I looked at her and ran my finger lightly across her high, sharp cheekbone. The skin was stretched thin and tight across it like a rubber membrane over a specimen bottle. “I haven't finished checking all the possibilities I was working on yesterday. Brave is out of circulation of course.” I nodded at the newspapers lying on a bedside chair.

“Yes,” she said, “thank God for that.” She was looking tired already and spoke slowly. “But I want it seen through, you'll stay with it won't you? Bryn's dangerous, he's got to be put away, and the bomb . . . !”

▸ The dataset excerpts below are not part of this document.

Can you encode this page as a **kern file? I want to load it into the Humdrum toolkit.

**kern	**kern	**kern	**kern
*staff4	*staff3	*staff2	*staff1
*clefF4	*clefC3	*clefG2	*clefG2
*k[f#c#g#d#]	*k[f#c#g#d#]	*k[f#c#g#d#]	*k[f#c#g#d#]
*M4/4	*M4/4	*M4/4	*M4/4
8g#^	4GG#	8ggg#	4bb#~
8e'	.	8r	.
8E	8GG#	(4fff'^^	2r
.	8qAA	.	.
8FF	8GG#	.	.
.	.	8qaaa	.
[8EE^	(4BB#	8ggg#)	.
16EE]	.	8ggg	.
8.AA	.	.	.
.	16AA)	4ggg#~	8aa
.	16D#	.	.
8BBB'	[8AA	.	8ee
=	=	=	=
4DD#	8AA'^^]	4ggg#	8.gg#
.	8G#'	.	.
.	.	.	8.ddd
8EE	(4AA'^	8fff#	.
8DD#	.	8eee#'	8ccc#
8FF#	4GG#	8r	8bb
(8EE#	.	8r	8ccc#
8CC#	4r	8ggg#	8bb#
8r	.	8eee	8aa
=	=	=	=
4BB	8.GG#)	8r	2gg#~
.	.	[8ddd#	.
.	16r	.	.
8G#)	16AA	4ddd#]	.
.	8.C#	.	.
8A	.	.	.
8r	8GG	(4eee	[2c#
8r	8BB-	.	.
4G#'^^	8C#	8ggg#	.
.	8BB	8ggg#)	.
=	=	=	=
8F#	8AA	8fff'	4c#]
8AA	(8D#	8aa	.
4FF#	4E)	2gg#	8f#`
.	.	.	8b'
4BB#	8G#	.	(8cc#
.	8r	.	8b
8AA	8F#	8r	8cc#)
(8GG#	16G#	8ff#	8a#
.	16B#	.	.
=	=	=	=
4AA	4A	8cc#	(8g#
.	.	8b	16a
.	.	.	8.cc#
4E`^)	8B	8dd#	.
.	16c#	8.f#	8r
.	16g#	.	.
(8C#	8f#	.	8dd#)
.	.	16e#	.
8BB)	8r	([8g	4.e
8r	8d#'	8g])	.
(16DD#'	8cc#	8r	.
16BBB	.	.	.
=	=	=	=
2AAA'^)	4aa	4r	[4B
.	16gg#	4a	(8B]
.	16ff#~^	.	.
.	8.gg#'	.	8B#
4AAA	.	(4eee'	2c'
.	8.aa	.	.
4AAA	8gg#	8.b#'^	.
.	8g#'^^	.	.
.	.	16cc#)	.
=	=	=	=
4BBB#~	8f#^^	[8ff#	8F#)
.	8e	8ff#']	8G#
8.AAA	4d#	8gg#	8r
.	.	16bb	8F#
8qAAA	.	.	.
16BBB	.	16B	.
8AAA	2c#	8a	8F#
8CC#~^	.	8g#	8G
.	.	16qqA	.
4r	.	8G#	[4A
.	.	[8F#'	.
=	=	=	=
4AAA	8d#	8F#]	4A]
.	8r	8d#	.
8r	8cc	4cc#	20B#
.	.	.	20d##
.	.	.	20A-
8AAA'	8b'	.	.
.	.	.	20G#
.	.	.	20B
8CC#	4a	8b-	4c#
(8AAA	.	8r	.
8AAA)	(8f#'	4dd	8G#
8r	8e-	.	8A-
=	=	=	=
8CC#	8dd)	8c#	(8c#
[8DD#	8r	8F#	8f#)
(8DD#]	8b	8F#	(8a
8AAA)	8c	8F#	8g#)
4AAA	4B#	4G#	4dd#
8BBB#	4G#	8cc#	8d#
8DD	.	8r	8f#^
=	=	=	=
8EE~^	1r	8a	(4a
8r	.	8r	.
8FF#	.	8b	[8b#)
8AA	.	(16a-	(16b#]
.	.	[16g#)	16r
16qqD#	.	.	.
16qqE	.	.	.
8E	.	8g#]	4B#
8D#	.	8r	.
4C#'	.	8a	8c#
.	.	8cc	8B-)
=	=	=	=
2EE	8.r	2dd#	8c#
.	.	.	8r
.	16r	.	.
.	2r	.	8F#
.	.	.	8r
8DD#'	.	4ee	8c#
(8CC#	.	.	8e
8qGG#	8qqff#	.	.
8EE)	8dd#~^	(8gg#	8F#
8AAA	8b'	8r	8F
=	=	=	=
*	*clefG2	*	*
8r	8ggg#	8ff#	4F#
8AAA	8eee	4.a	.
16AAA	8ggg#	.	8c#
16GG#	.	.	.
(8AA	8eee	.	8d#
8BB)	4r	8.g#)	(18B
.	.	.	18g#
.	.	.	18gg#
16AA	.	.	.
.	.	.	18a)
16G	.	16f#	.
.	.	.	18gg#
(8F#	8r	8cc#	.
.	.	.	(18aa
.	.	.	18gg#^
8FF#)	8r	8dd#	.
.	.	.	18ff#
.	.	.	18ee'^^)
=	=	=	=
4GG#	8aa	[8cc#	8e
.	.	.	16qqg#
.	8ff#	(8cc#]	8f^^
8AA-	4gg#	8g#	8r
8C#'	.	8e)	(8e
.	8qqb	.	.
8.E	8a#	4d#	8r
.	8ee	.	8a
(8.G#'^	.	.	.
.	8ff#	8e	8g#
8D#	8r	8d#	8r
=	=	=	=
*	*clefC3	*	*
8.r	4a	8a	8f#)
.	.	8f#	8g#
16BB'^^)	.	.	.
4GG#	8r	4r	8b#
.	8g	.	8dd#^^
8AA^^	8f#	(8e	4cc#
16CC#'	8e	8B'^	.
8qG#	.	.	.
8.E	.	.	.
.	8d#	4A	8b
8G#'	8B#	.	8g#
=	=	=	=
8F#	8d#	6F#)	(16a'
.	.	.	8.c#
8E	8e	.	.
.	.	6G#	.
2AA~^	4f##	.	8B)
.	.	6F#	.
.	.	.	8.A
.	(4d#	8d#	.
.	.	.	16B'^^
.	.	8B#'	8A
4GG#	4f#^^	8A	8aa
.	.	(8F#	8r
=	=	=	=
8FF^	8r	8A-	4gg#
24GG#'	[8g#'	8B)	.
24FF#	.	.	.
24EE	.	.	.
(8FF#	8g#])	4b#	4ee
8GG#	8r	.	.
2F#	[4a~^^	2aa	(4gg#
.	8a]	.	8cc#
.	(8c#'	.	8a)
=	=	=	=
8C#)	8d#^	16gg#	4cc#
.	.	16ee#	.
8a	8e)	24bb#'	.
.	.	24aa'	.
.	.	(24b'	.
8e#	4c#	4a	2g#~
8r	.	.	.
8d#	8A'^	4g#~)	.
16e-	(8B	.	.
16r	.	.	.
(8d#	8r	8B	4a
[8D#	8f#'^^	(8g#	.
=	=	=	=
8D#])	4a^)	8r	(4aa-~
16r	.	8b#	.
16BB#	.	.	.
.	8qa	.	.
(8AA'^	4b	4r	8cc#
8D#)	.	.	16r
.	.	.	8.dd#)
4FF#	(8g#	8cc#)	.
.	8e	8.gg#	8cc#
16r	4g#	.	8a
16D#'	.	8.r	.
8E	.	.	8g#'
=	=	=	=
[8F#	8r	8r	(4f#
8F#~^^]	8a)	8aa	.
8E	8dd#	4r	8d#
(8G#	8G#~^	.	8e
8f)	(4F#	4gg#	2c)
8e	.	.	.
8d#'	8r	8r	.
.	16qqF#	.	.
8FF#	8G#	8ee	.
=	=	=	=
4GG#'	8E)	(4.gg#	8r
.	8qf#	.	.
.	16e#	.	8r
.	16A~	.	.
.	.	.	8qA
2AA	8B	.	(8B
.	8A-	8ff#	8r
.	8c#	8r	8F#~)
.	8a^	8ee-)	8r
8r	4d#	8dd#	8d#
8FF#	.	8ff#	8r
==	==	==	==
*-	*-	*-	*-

“I'll stay with it,” I said. “I was hoping you'd want me to.”

“You should have known.”

I nodded and we did some more quiet sitting. After a while her eyelids flickered and she said she was tired. It was partly that and partly the dope they were giving her. I got up from the bed but she motioned me closer, she patted her chest with one hand.

“Touch me here, Cliff.”

I did, she felt warm and firm. She reached up with both hands, grabbed my hands and pressed them hard against her breasts, her face contorted.

“Cliff, the pale one, he was going to . . . to do something there next.”

I felt a rush of atavistic rage. I gently freed my hands, smoothed her hair and kissed her forehead.

“Don't worry love,” I said harshly, “it'll be all right, it'll be over soon.”

I promised to call the hospital twice a day and to visit whenever I could. She smiled and nodded and slid down into a deep sleep that the dope was calling her to.